(Beginning of Stored data)

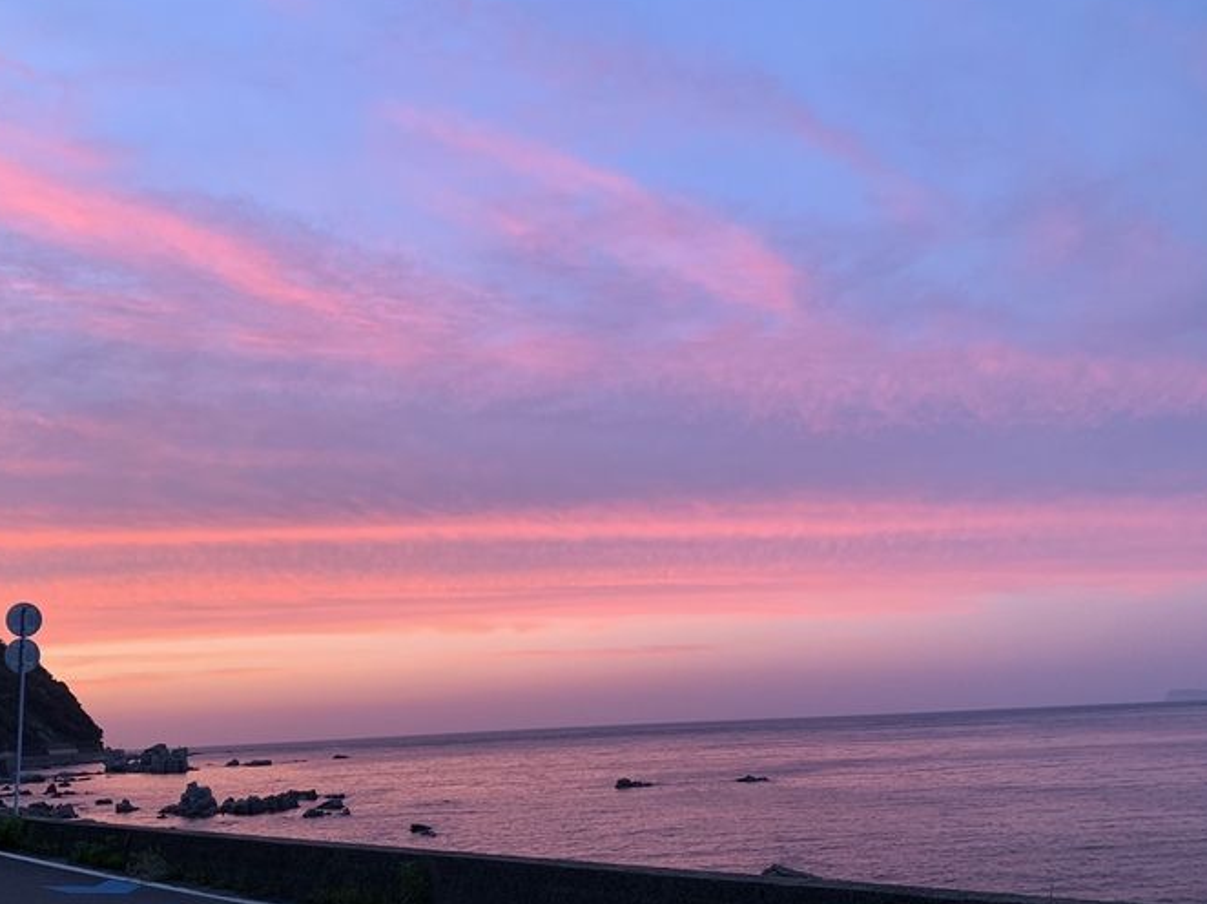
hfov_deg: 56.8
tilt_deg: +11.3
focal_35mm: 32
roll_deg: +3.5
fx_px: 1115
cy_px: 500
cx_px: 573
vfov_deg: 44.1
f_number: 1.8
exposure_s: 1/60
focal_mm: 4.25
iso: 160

(End of Stored data)
(Beginning of Stored data)

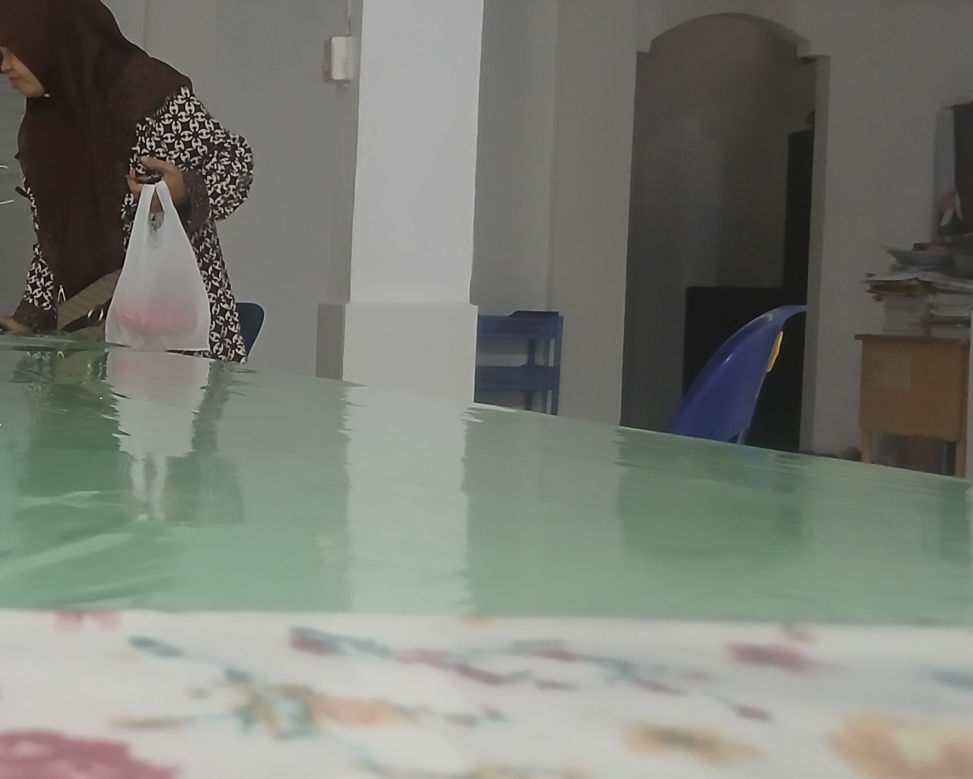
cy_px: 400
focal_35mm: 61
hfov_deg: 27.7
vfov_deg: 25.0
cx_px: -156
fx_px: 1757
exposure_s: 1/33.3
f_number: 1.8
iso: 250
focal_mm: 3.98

(End of Stored data)
(Beginning of Stored data)

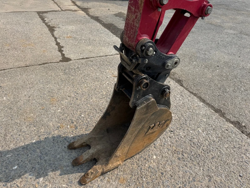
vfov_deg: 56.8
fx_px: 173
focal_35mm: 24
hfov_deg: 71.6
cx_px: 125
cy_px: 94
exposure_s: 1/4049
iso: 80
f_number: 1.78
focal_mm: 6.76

(End of Stored data)

*Task statement*.
From the data above, output only the lines between the line containing "focal_35mm: 24" and the line containing "focal_mm: 6.76", inclusive, exactly as written.

*Solution*.
focal_35mm: 24
hfov_deg: 71.6
cx_px: 125
cy_px: 94
exposure_s: 1/4049
iso: 80
f_number: 1.78
focal_mm: 6.76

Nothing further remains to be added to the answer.